Donald Trump extended until March the partial suspension of immigration to the United States

United States President Donald Trump

The outgoing president, Donald Trump, extended this Thursday until March 31 next two decrees that suspend the entry into the country of many applicants for permanent residence and other temporary workers, despite the opposition of numerous companies in the nation.

The measures that Trump renewed expired this Thursday and the president issued them in April and June, arguing that the destruction of jobs caused by the Covid-19 crisis merited new immigration restrictions.

“The effects of covid-19 on the US labor market and the health of US communities are issues that continue to be of concern,” Trump wrote in a presidential proclamation ordering both vetoes to be extended until March 31.

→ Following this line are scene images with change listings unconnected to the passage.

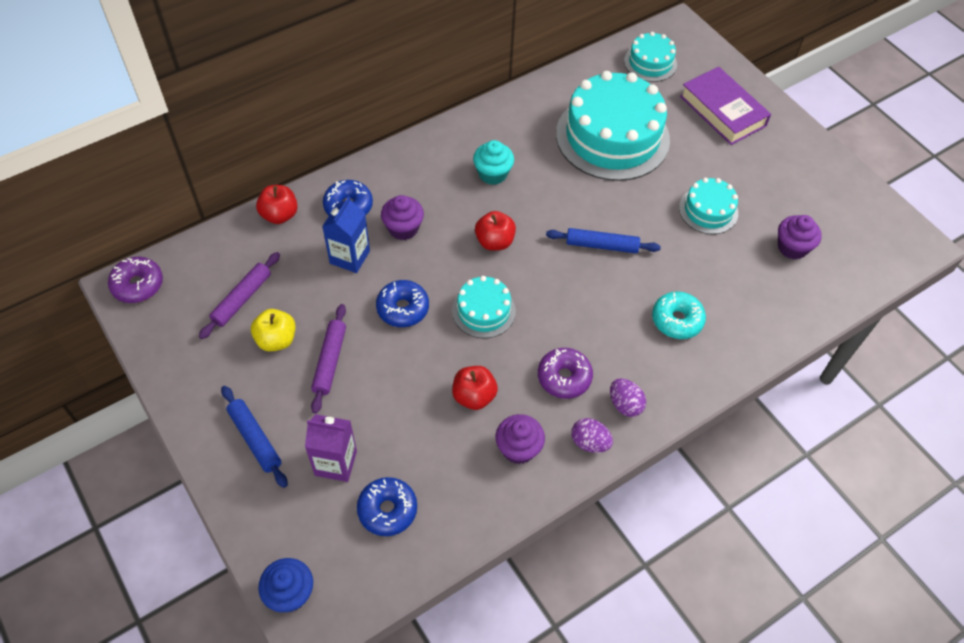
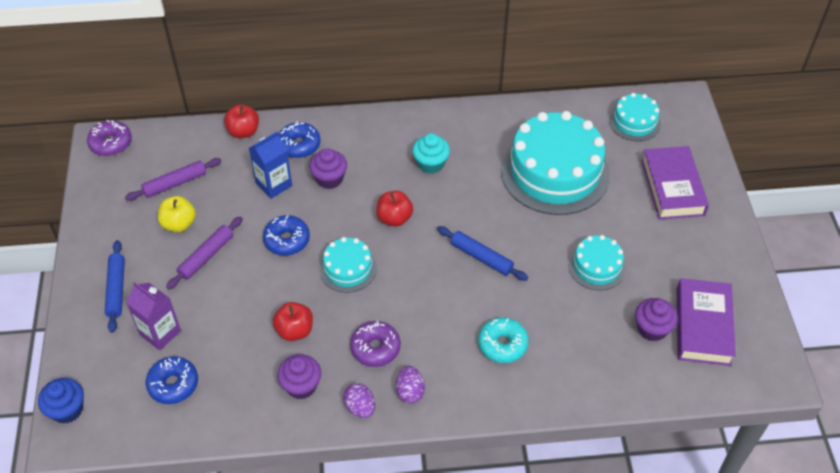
camera: 30 degrees right, 5 degrees down
(831, 226) = (703, 326): none -> purple book

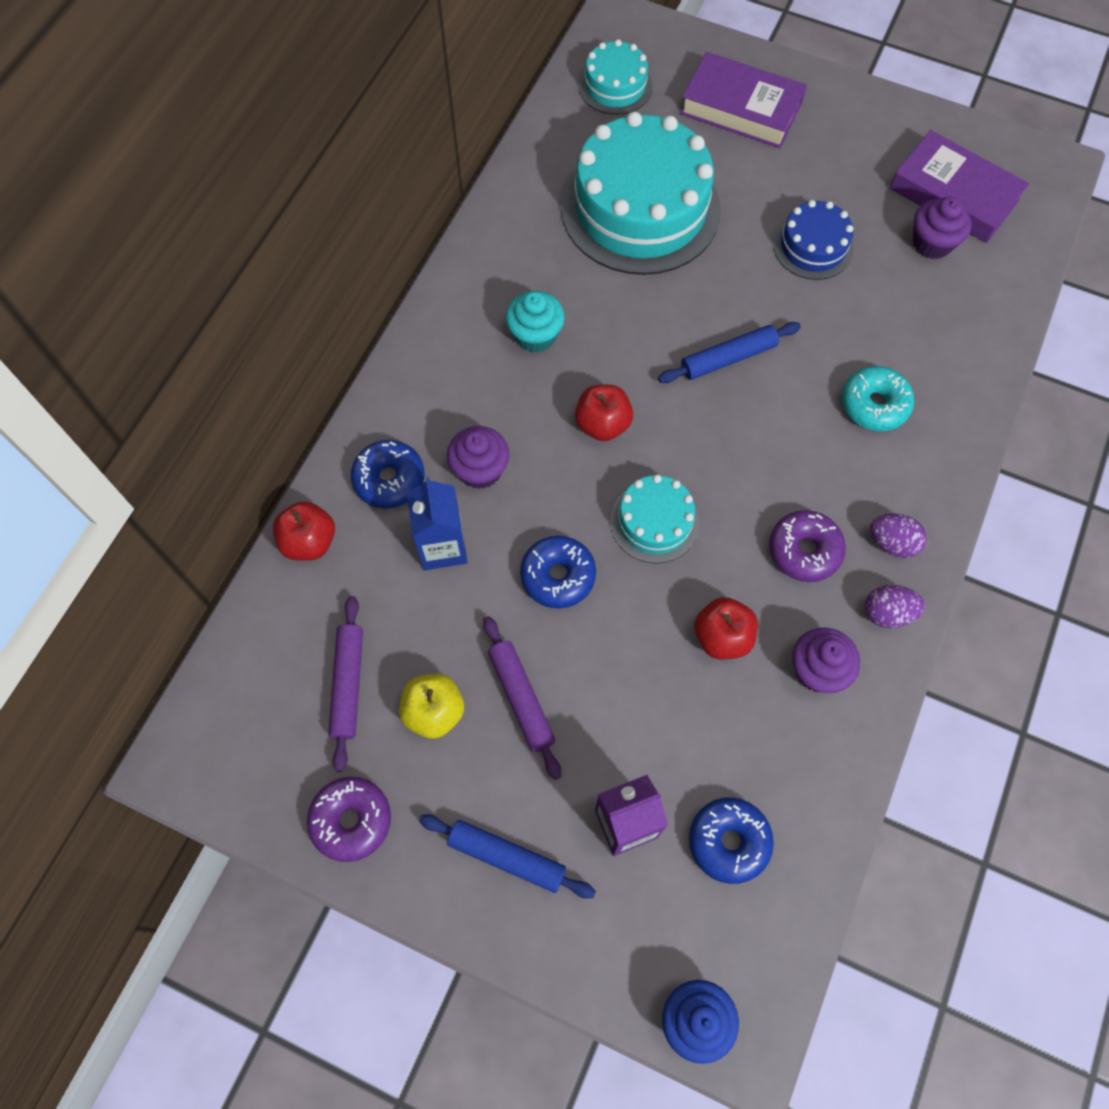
camera: 60 degrees left, 15 degrees up
(111, 143) = (194, 749): purple donut -> purple donut (351, 820)
(596, 266) = (813, 246): turquoise cake -> blue cake

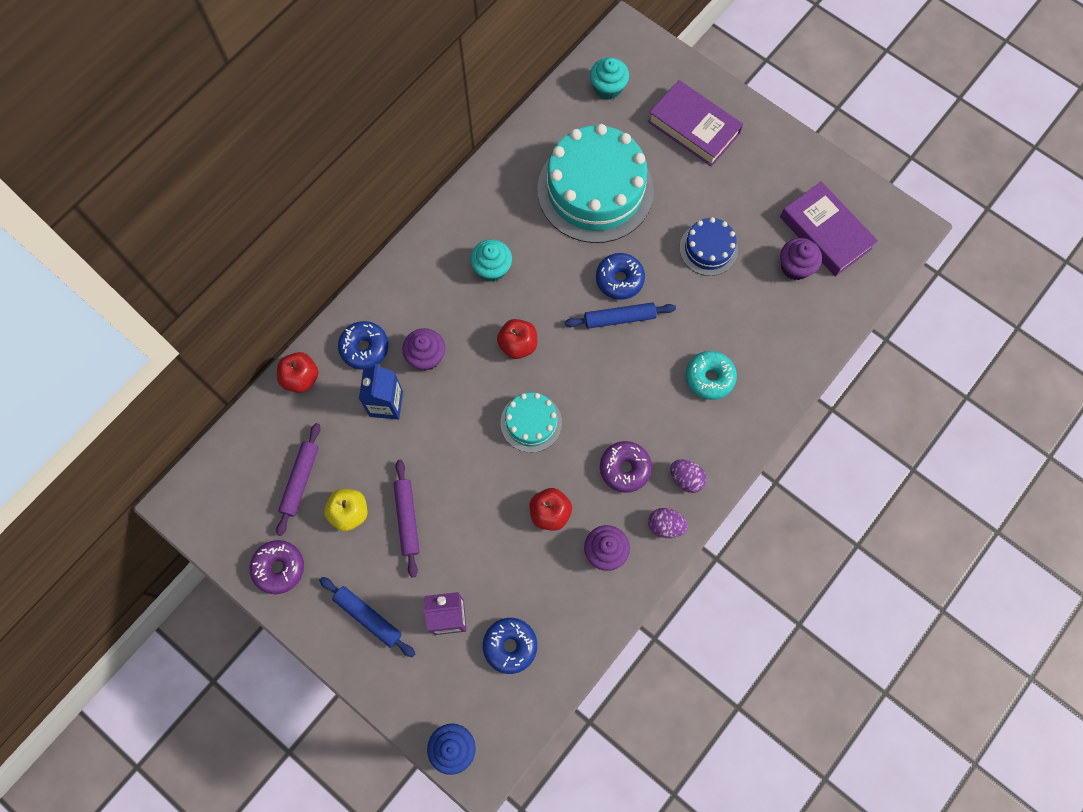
camera: 15 degrees right, 5 degrees up
(558, 576) = (455, 443): blue donut -> blue donut (619, 279)
(615, 86) = (608, 88): turquoise cake -> turquoise cupcake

The president-elect, Joe Biden will have the power to remove those vetoes once he comes to power on January 20, but has not clarified whether he will.

The first of the vetoes, issued in April, suspended the issuance abroad of permanent residence permits, known as “green cards” or “green cards.”

The main impact of this veto has been to prevent family reunification for US citizens of foreign origin or permanent residents in the country.

Under the veto, only foreign spouses of US citizens or their children under 21 can access a permanent residence permit, which excludes parents, siblings, or children of another age; in addition to the spouses or children of permanent residents.

Work visa in the USA

Work visa in the USA

The second veto, issued in June, went further and frozen the issuance of new H-1B type visas, designed for certain skilled workers, such as those employed in the technology industry; the H-4, which are for the couples of these employees; as well as L-1 visas, which are intended for executives who work for large corporations.

The prohibition also affects H-2B employment permits, for workers in the hotel and construction sectors, and J-1, which are for researchers and research professors and other work exchange programs, such as scholarships or grants. babysitters.

Many companies have denounced that this veto could slow down the recovery of the country’s economy, but Trump maintains that it is necessary to ensure that existing jobs go to Americans.

The general unemployment rate in the country is now well below the 14% it reached when Trump issued the first veto, in April, and in November it stood at 6.7.